- _Document passage_
----

Tuesday, July 28, 2009

Justice Cubed

In his opening statement in the Tenenbaum copyright infringement case (see "Justice, Equity, ...", 7/20), defense attorney Charles Nesson invited the jury to consider the Necker cube (pictured at left) as a "metaphor for the truth." His remarks followed the plaintiffs' opening, in which Tenenbaum was predictably described as dishonest and evasive, taking bread from the mouths of artists and technicians and their hungry children while shirking all responsibility for his misdeeds. Since the facts underpinning these assertions are fairly clearly on the record, Nesson's hope is not so much to refute them as to reframe them. Tenenbaum was and is a "nice kid," indistinguishable from the millions in his generation who "love music and technology," share files, and take for granted the free circulation of culture via the internet. Just as the eye sees the Necker cube in two equally 'true' orientations, the jury are enjoined to see Tenenbaum in these two contradictory but coexisting perspectives, rather than trying to decide which of them is 'the truth.'

Whether this parable of the Necker cube points the way to a successful defense remains to be seen. Certainly Judge Gertner's initial advice to the jury encouraged them to decide on what they thought was 'the truth' (singular), but in many ways the Necker/Nesson paradigm is truer to experience, at least for people who approach life reflectively. I am somewhat impressed by the jury's professional credentials, but whether they are a reflective bunch is harder to predict.

----

- _Exercise data_
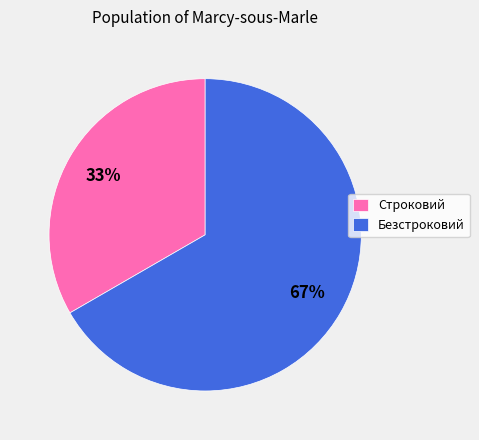

To the nearest percent, what percentage of the pie is Безстроковий?

67%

----

- _What is expected_
In the blog post about the Tenenbaum copyright case, what did defense attorney Charles Nesson invite the jury to consider as a "metaphor for the truth"?

- _Exercise output_
The Necker cube.